13.Dd3 Td7 14.Ce4 De5 15.Cf3

        Leva à igualdade 15.c3 Bb7 16.Dg3 Dxg3 17.Cxg3 Cc6 18.Cb3 gxf6 19.Ce4 Be7 20.Cxf6+ Bxf6 21.Txf6 Re7 22.Tf2 Ce5= Bagirov - Polugaevsky, URSS (ch) 1960; 17...Tg8!? Polugaevsky.

15...Dxb2 16.De3 Bb7 17.a4

        Outras idéias são:

  1. 17.Tab1 Dxc2 18.Cfg5 Dc7! 19.fxg7 Bxg7 (Parma - Tatai, Atenas 1968 - Informador 6/566) 20.Cxf6+ Bxf6 21.Txf6 com jogo incerto Polugaevsky;
  2. 17.c4 Bxe4 18.Dxe4 Dxf6 19.Ce5 Bc5+ 20.Rh1 Td4 21.De3 Td5, com jogo incerto, Simovic - Vitolins, URSS 1961.

17...b4

        É inferior 17...Db4 por 18.c4 Bxe4 19.Dxe4 Dc5+ 20.Rh1 b4 21.Df4 Bd6 22.fxg7 Tg8 23.Dh6 Be5 24.Dxh7! Txg7 25.Dh8+ Re7 26.Cxe5 Dxe5 27.Dh4+! Dg5 28.Df2 com clara vantagem das brancas, A. Rodríguez - Stangl, Biel 1988 - Informador 46/337.

18.Tab1 Dxc2 19.Cfg5!

        Novidade Teórica, o lance foi proposto no artigo "A Defesa Polugaevsky em crise?" publicado originalmente, em espanhol, na revista colombiana Ajedrez Universal e, posteriormente, republicado no Brasil (versão em português, com acréscimos e partidas complementares, na revista gaúcha Mate de Peão). A Enciclopédia B (3 edição) considera como variante principal 19.Txb4 Bxb4 20.fxg7 Tg8 21.Cf6+ Rd8 22.Db6+ Rc8 23.Dxb4 Tg7 24.Df8+ Td8 25.Dxg7 Dxe2 26.Dxf7 =, segundo o GM John Nunn.

        A posição acima, após 19.Cfg5!, é atualmente o ponto chave da Defesa Polugaevsky, devendo-se ter cuidado na avaliação dos lances dos dois lados. As brancas possuem compensação pelos peões sacrificados, vantagem de desenvolvimento e possibilidades de ataque contra o rei adversário impossibilitado de rocar. As pretas devem jogar o mais correto possível e buscar os melhores recursos defensivos para salvar a posição. A situação das pretas é delicada, a palavra final da variante só virá quando alguém jogar a posição de pretas e convincentemente conseguir salvá-la no tabuleiro e depois nas análises.

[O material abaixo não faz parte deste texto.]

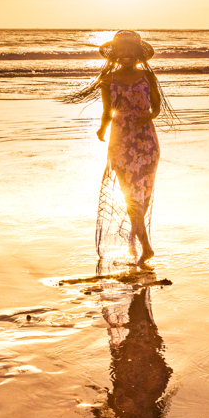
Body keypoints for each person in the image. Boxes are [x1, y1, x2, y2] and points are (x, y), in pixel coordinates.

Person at [64, 30, 165, 267]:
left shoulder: (147, 77)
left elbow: (158, 106)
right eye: (122, 50)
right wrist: (102, 129)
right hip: (120, 141)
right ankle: (146, 246)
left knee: (145, 195)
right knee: (129, 193)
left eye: (131, 49)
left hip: (147, 140)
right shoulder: (107, 80)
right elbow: (107, 110)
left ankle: (136, 235)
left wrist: (149, 115)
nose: (126, 54)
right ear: (116, 54)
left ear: (138, 54)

        Aos amantes da Defesa Polugaevsky deixo aqui a minha contribuição do ponto de vista das brancas, resta agora achar a melhor resposta das pretas no diagrama acima. O estudo teórico e a pesquisa nas aberturas é um dos pontos importantes na preparação do jogador de xadrez. A posição acima serve como exemplo de que apesar de toda a teoria existente, o enxadrista sempre deve ter o próprio juízo a respeito de uma posição.